YOUR OBJECTIVE> Reproduce the records below verbatim, line for line, with the original indentation, comments, and punctuation intact.

EXERCISE INPUT>
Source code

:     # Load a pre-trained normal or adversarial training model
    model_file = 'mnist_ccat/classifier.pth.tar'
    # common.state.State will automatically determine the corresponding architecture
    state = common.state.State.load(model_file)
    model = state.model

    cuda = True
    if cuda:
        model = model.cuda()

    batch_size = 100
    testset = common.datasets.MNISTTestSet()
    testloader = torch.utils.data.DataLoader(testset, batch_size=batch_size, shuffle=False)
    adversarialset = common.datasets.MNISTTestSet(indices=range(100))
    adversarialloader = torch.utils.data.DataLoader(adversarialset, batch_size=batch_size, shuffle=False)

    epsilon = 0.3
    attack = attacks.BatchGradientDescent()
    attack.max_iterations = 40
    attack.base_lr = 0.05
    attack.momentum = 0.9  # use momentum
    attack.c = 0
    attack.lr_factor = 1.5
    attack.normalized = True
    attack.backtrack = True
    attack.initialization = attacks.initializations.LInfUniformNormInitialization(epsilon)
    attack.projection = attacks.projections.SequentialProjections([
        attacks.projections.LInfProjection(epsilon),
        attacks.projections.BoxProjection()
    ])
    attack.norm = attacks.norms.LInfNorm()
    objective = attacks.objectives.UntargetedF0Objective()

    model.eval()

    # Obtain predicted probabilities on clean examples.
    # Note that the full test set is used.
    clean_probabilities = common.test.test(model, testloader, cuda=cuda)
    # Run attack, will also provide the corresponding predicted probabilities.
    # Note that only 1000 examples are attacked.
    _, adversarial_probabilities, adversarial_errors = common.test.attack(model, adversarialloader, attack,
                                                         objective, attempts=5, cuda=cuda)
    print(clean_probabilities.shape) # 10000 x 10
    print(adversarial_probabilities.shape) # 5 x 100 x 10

RESPONSE AREA>
Source code

:     # Load a pre-trained normal or adversarial training model
    model_file = 'mnist_ccat/classifier.pth.tar'
    # common.state.State will automatically determine the corresponding architecture
    state = common.state.State.load(model_file)
    model = state.model

    cuda = True
    if cuda:
        model = model.cuda()

    batch_size = 100
    testset = common.datasets.MNISTTestSet()
    testloader = torch.utils.data.DataLoader(testset, batch_size=batch_size, shuffle=False)
    adversarialset = common.datasets.MNISTTestSet(indices=range(100))
    adversarialloader = torch.utils.data.DataLoader(adversarialset, batch_size=batch_size, shuffle=False)

    epsilon = 0.3
    attack = attacks.BatchGradientDescent()
    attack.max_iterations = 40
    attack.base_lr = 0.05
    attack.momentum = 0.9  # use momentum
    attack.c = 0
    attack.lr_factor = 1.5
    attack.normalized = True
    attack.backtrack = True
    attack.initialization = attacks.initializations.LInfUniformNormInitialization(epsilon)
    attack.projection = attacks.projections.SequentialProjections([
        attacks.projections.LInfProjection(epsilon),
        attacks.projections.BoxProjection()
    ])
    attack.norm = attacks.norms.LInfNorm()
    objective = attacks.objectives.UntargetedF0Objective()

    model.eval()

    # Obtain predicted probabilities on clean examples.
    # Note that the full test set is used.
    clean_probabilities = common.test.test(model, testloader, cuda=cuda)
    # Run attack, will also provide the corresponding predicted probabilities.
    # Note that only 1000 examples are attacked.
    _, adversarial_probabilities, adversarial_errors = common.test.attack(model, adversarialloader, attack,
                                                         objective, attempts=5, cuda=cuda)
    print(clean_probabilities.shape) # 10000 x 10
    print(adversarial_probabilities.shape) # 5 x 100 x 10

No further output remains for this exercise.